Posted in: Movies, Warner Bros | Tagged: dc comics, film, The Joker, Warner Bros
DC/WB Is In The Early Stages Of Creating That Joker Origin Movie No One Asked For
There was always going to be a downside to superhero movies becoming the biggest thing in the world and it seems we've hit one. DC and Warner Bros have announced via Deadline that they are in the early stages of developing a Joker origin movie. The studio has hired The Hangover's Todd Phillips to co-write a script with 8 Mile scribe Scott Silver. Phillips will direct the movie, and Martin Scorsese will produce it with Phillips.
This will be the first film under a new banner that has yet to be named in which WB can expand the canon of DC properties and create unique storylines with different actors playing the iconic characters.
The DC characters of the comics have always separated themselves based on various "families" and this new banner could be DC and Warner Bros looking to do the same thing with the movies as well. Deadline is also reporting that this movie wouldn't star Jared Leto or be based on any previous version of the character.
I'm told that the intention is to make an origin story that isn't part of any other iteration. The Joker has memorably been part of two Batman movies in the form of Jack Nicholson and Heath Ledger, and was most recently played by Jared Leto in the first Suicide Squad film.

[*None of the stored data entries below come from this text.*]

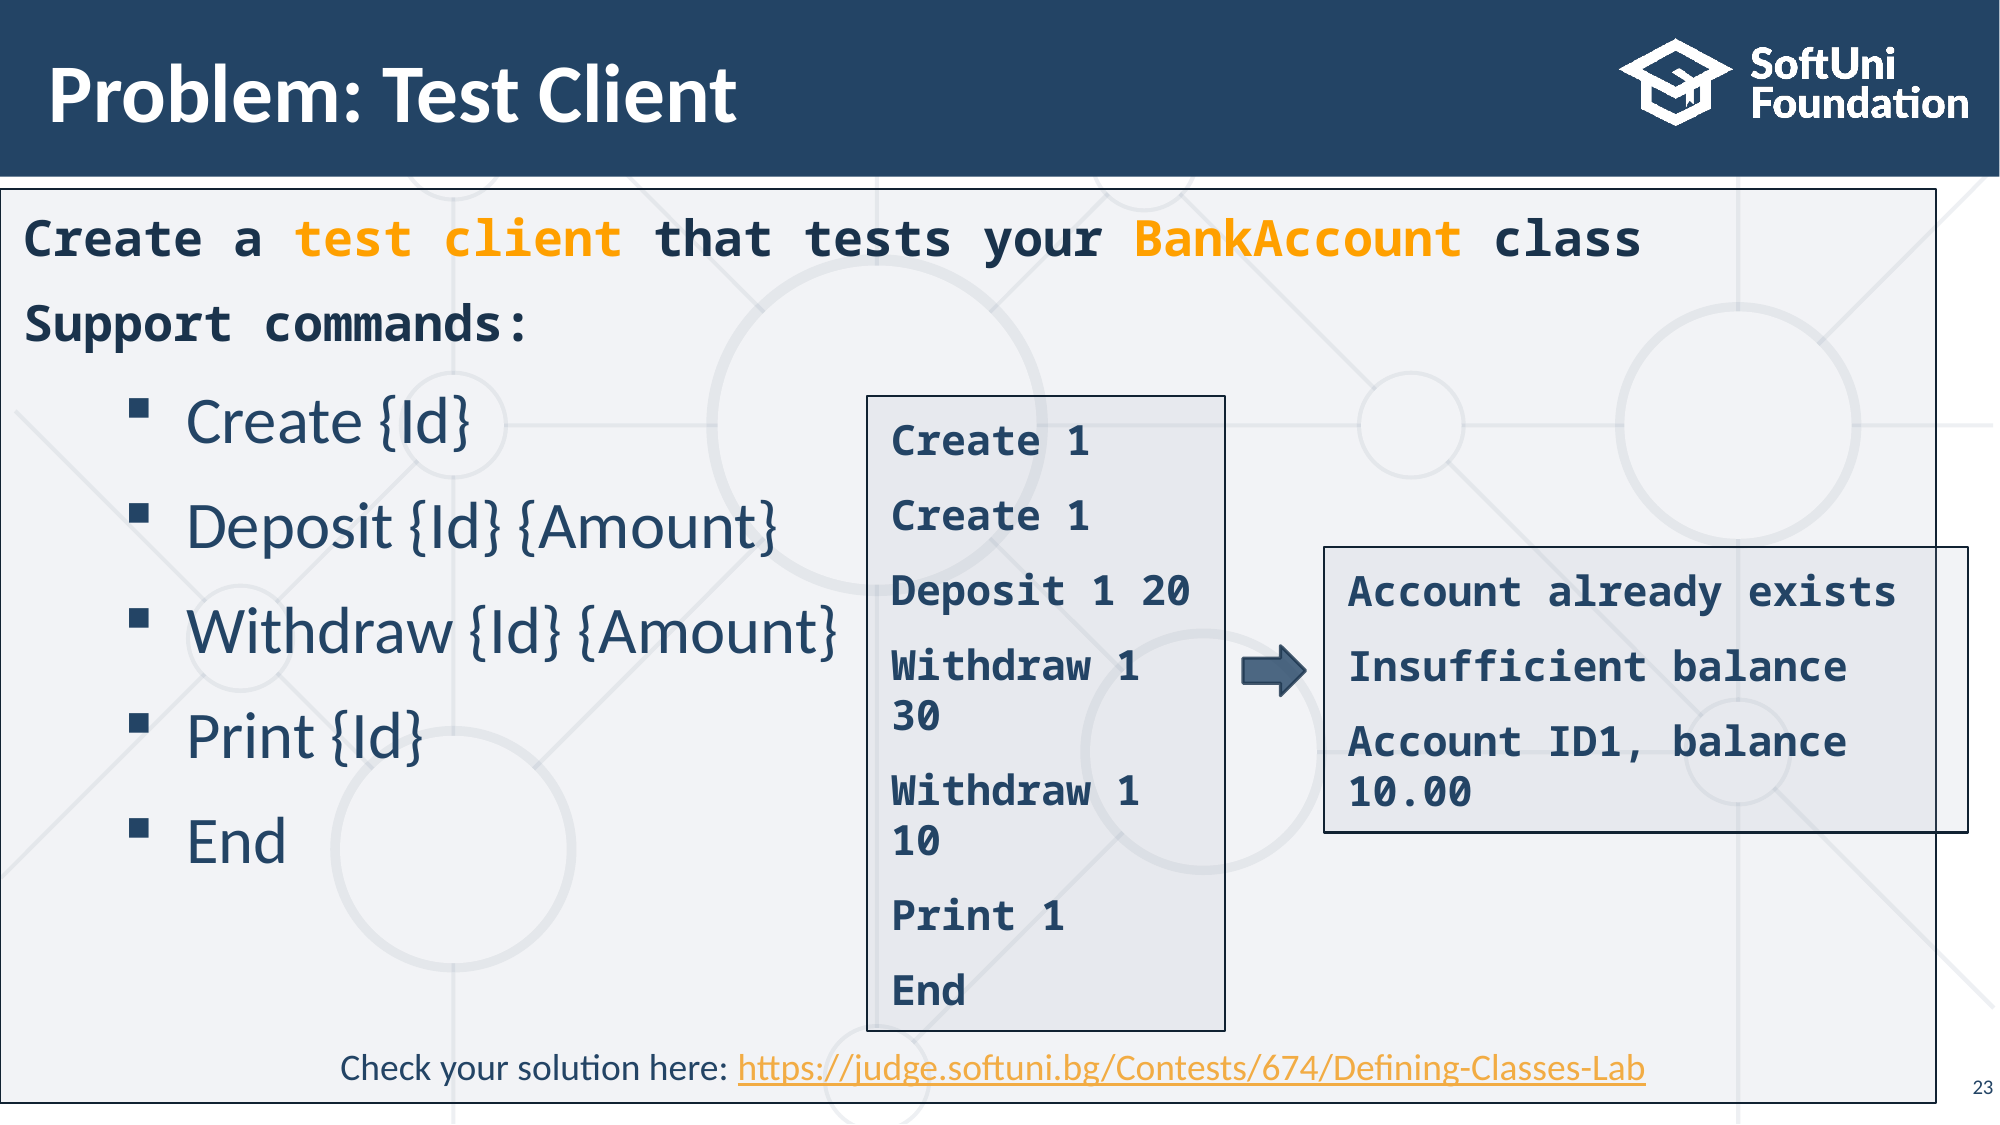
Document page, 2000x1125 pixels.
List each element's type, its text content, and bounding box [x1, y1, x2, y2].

title Problem: Test Client [31, 16, 1591, 162]
picture [1618, 38, 1968, 126]
text_box Create 1 Create 1 Deposit 1 20 Withdraw 1 30 Withdraw 1 10 Print 1 End [867, 395, 1225, 1032]
slide_number 23 [1937, 1070, 2000, 1103]
text_box Check your solution here: https://judge.softuni.bg/Contests/674/Defining-Classes-Lab [124, 1035, 1863, 1096]
list Create a test client that tests your BankAccount class Support commands: Create {Id} Deposit {Id} {Amount} Withdraw {Id} {Amount} Print {Id} End [0, 188, 1937, 1104]
text_box [1240, 643, 1308, 698]
text_box Account already exists Insufficient balance Account ID1, balance 10.00 [1323, 546, 1968, 833]
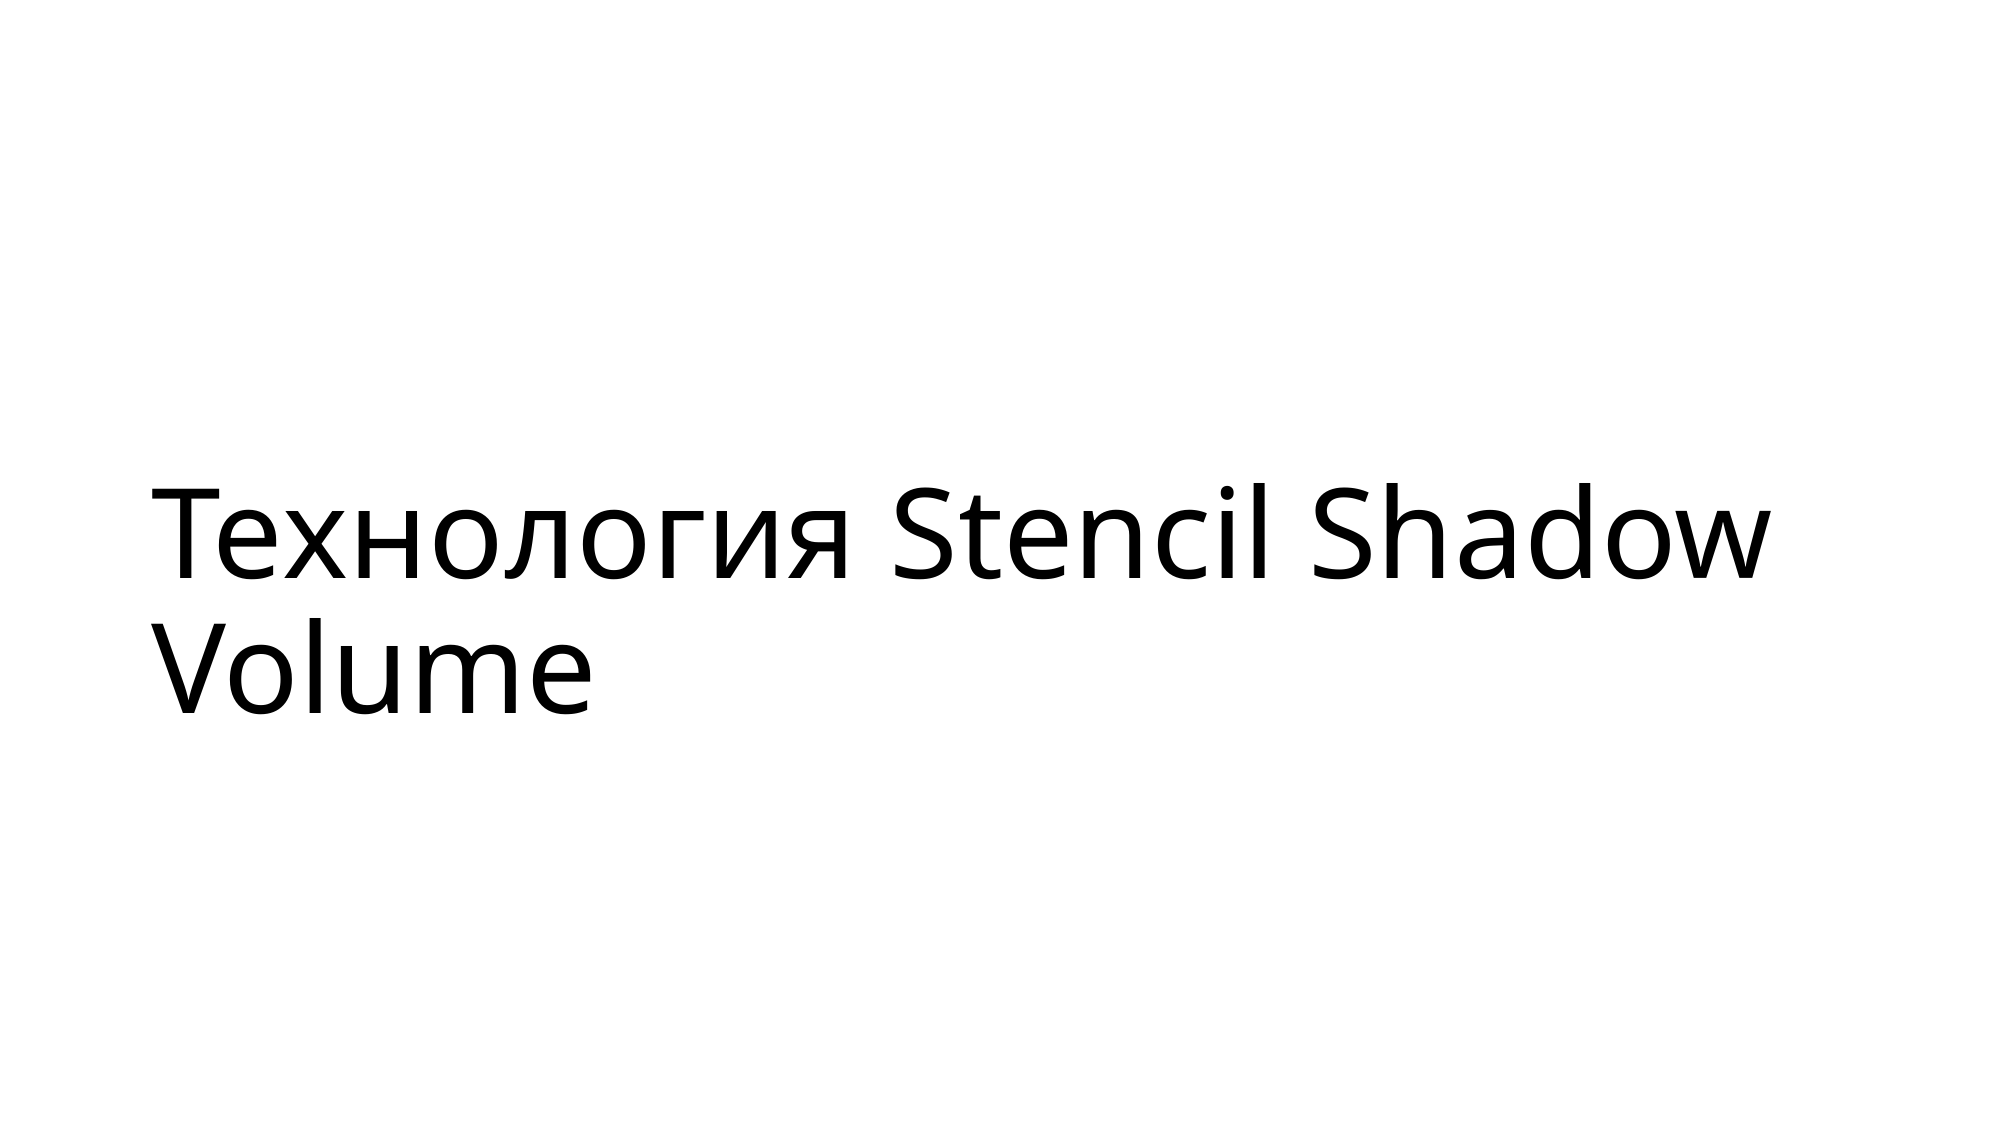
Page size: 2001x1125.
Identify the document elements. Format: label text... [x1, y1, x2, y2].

title Технология Stencil Shadow Volume [136, 280, 1862, 749]
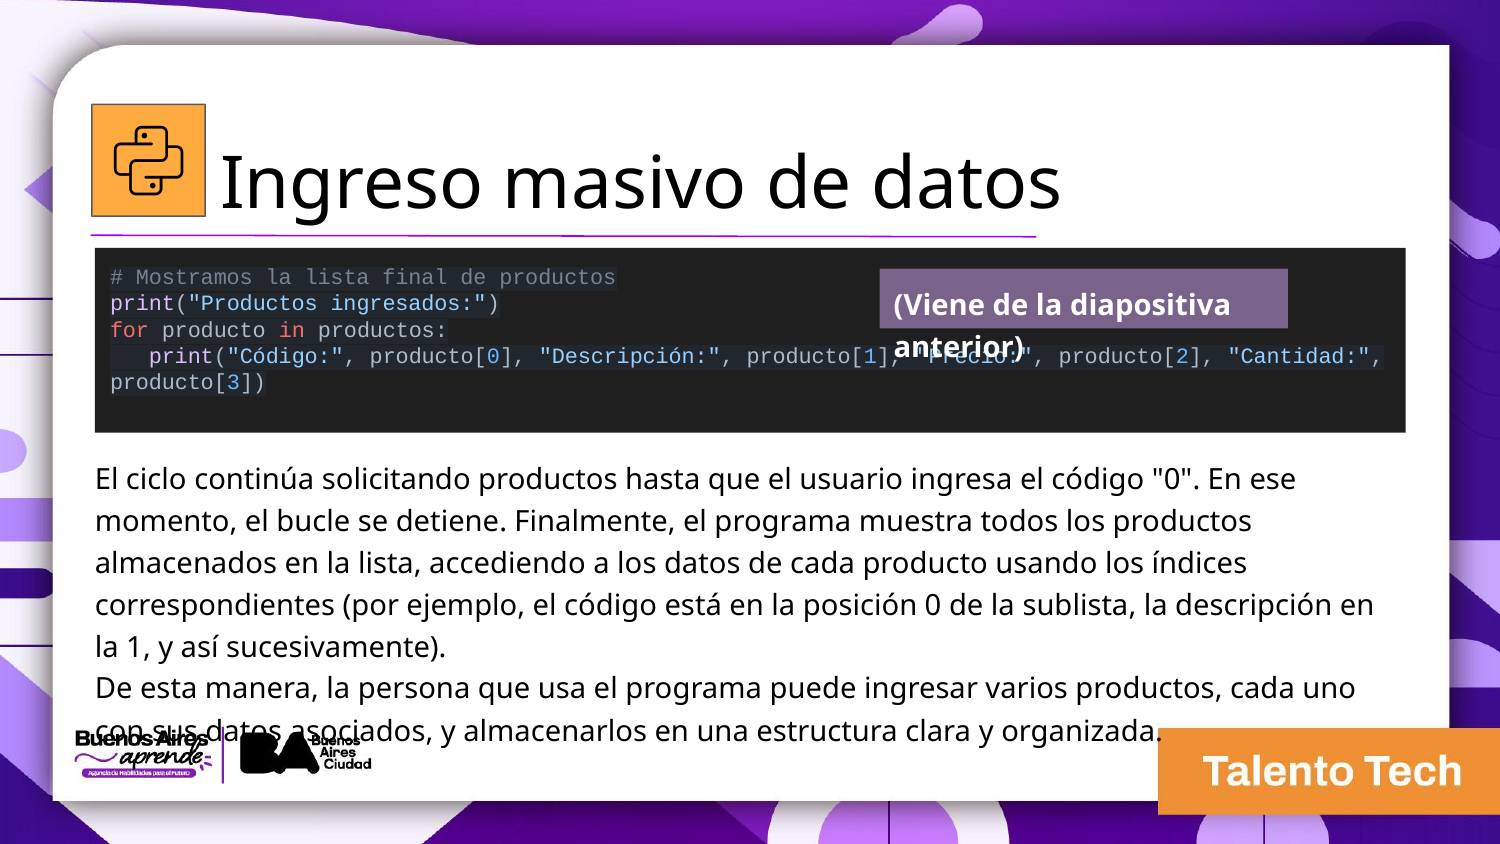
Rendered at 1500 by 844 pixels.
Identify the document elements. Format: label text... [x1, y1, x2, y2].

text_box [90, 103, 207, 218]
text_box # Mostramos la lista final de productos print("Productos ingresados:") for producto in productos: print("Código:", producto[0], "Descripción:", producto[1], "Precio:", producto[2], "Cantidad:", producto[3]) [94, 247, 1406, 433]
text_box (Viene de la diapositiva anterior) [893, 338, 1283, 364]
text_box Ingreso masivo de datos [220, 118, 1422, 223]
picture [104, 115, 193, 205]
text_box [0, 0, 1500, 844]
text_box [879, 265, 1288, 329]
text_box El ciclo continúa solicitando productos hasta que el usuario ingresa el código "0". En ese momento, el bucle se detiene. Finalmente, el programa muestra todos los productos almacenados en la lista, accediendo a los datos de cada producto usando los índices correspondientes (por ejemplo, el código está en la posición 0 de la sublista, la descripción en la 1, y así sucesivamente). De esta manera, la persona que usa el programa puede ingresar varios productos, cada uno con sus datos asociados, y almacenarlos en una estructura clara y organizada. [94, 453, 1406, 789]
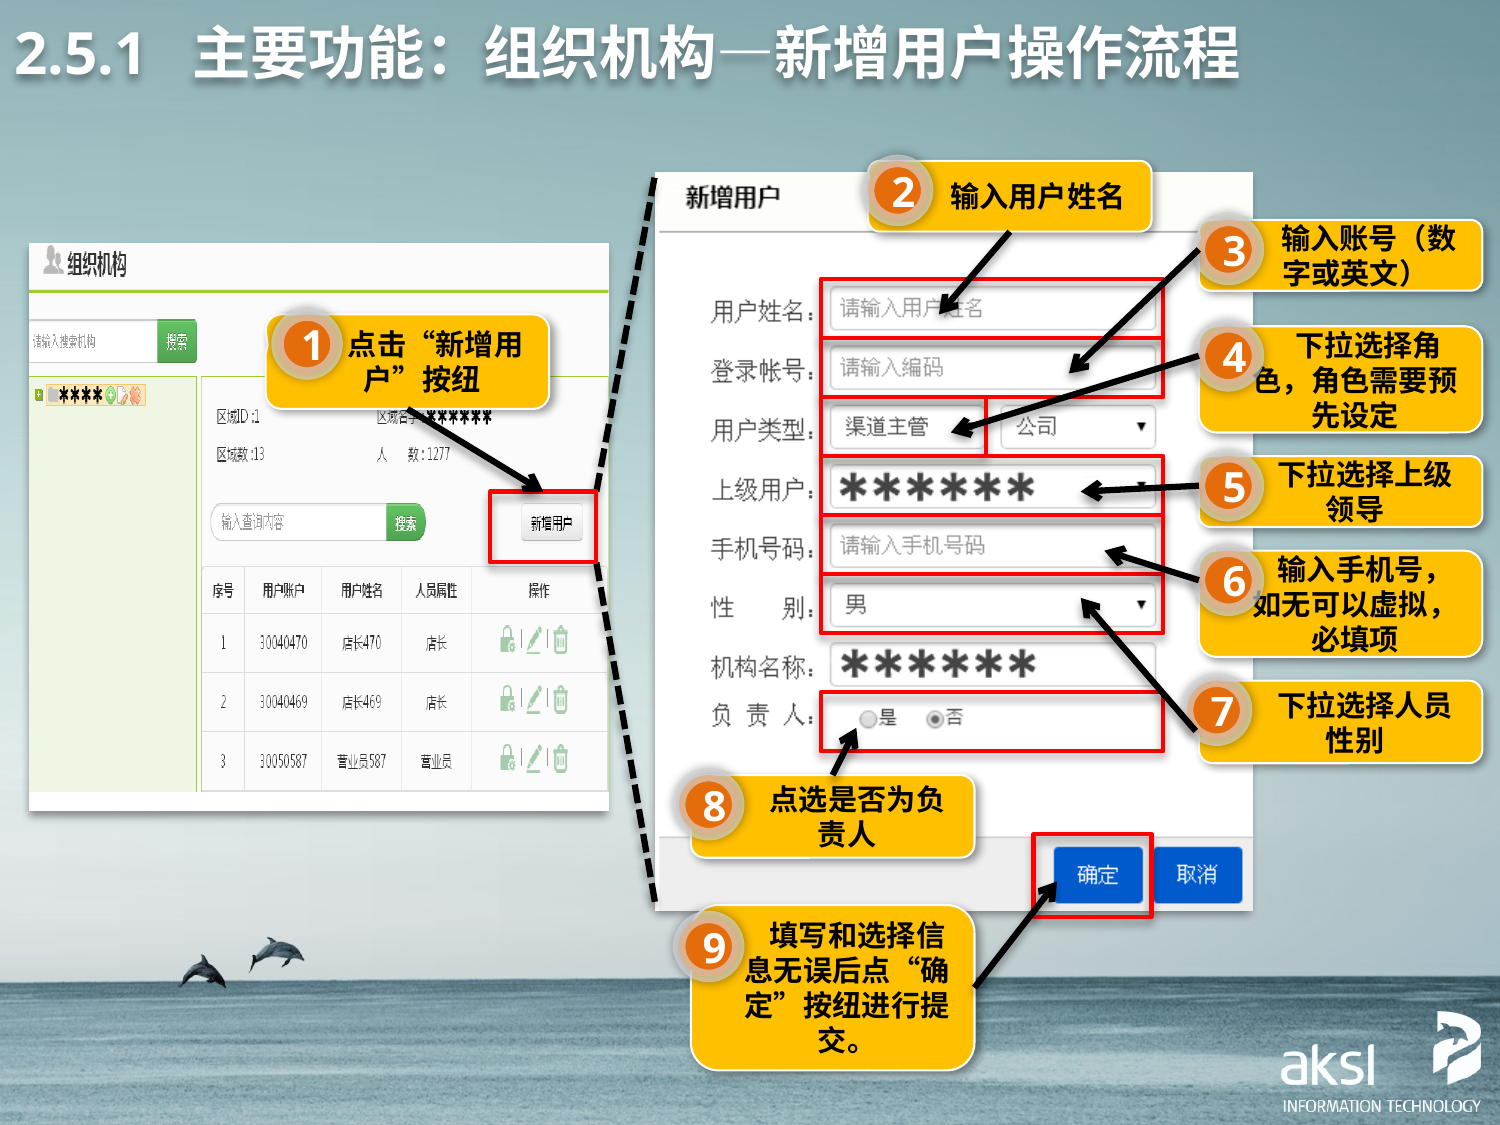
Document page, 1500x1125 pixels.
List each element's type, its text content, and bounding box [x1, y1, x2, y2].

text_box 9 [676, 918, 742, 980]
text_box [1068, 249, 1200, 355]
text_box 2 [871, 157, 924, 171]
text_box 5 [1258, 471, 1262, 500]
text_box 输入手机号，如无可以虚拟，必填项 [1258, 550, 1483, 657]
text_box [938, 231, 1010, 315]
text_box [596, 562, 656, 906]
text_box 填写和选择信息无误后点“确定”按纽进行提交。 [690, 918, 975, 1071]
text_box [1080, 485, 1200, 492]
text_box 2.5.1 主要功能：组织机构—新增用户操作流程 [0, 0, 1307, 104]
text_box 下拉选择角色，角色需要预先设定 [1258, 326, 1483, 433]
text_box 输入账号（数字或英文） [1258, 219, 1483, 291]
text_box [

He will reprise in the Suicide Squad sequel and the Harley Quinn spinoff, but this new film will launch the character with a different actor, possibly younger.
They are saying they want some sort of "gritty and grounded hard-boiled crime film set in early-'80s Gotham City that isn't meant to feel like a DC movie as much as one of Scorsese's films from that era, like Taxi Driver, Raging Bull or The King Of Comedy. The rumors are that Phillips and Silver are always writing but there are more DC films without release dates than they are DC movies with release dates at the moment so who knows when this could happen.
One of the things that makes the Joker interesting is that he is a true wildcard — unpredictable, ultimately unknowable. You don't have to explain every single aspect of every character to make them interesting. When we learn too much about villains, they get less terrifying and interesting.